In the Bell Shakespeare production, the play is set during the Blitz and students, teachers and other school staff are hiding out in a school room during the bombings.
Actor Danielle King plays a number of roles in the production.
She said the play holds certain relevance today with the current conflicts in places like Syria and Gaza.
In this production, there are two realities going on, with what's happening in the Shakespeare play itself, and in the other world, that of the people hiding out during the Blitz.
"There are moments in the play that the worlds cross over and something that happens in the real world triggers the play to continue (and vice versa)."
"I'd recommend it to anyone who has seen Shakespeare or anyone who hasn't seen Shakespeare."
"The way we're telling the story, it doesn't feel like I'm speaking Shakespeare."
However, the integrity of Shakespeare is no less there, she said.
They also don't shy away from the controversies surrounding Henry V, Mrs King explains.
"It's not a black and white 'war is good', 'Henry was a great king', 'he was a great leader', because he wasn't - He was found guilty posthumously of war crimes," she said.
"Henry made decisions as any leader would have to. We don't shy away from that - it leaves those questions open."
Henry V is a very audience-involving play, she said, as a result of the very simple nature of the props and set - fitting into what would have been available in the hideout.

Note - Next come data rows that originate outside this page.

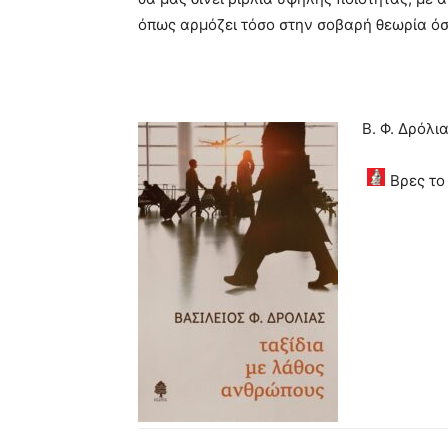
όπως αρμόζει τόσο στην σοβαρή θεωρία όσ
Β. Φ. Δρόλι
Βρες τ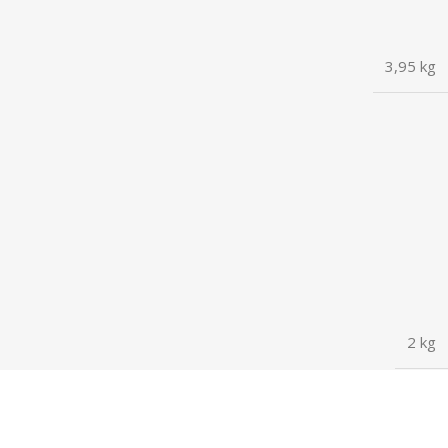
3,95 kg
2 kg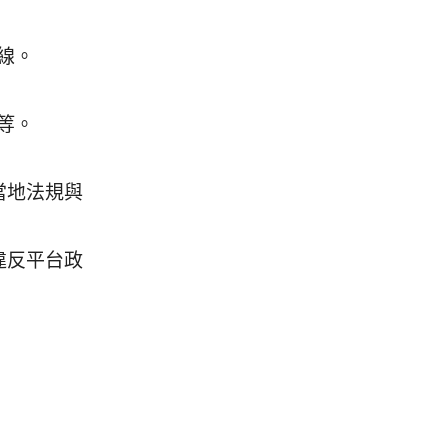
線。
等。
當地法規與
違反平台政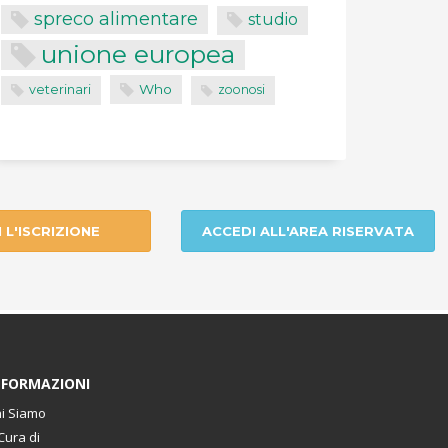
spreco alimentare
studio
unione europea
Who
veterinari
zoonosi
I L'ISCRIZIONE
ACCEDI ALL'AREA RISERVATA
NFORMAZIONI
i Siamo
Cura di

"We ask them (the audience) to join us in thinking about the themes," Mrs King said.
"We use whatever is in the room to tell the story. So it's got that element of using your imagination.
"We don't do all the work for you, but we help you along."
She said it's been an amazing experience being part of a Bell Shakespeare production - her first ever.
"It's always been one of my ambitions to work with one of the best theatre companies in Australia," she said.
"It really is a show I'm incredibly proud of and the cast is great."
Mrs King is also looking forward to bringing the show to the Northern Rivers for another reason - she is a former Byron Bay resident.
"I met my husband in Byron - I went travelling and got lost in Byron like many travelLers have done," she laughed.
"(My husband and I) love Byron; we get up there two or three times a year."
"I'm thrilled to be coming back to the shire, I love it up there."
"I can't wait to get the cast to the Bay on our day off."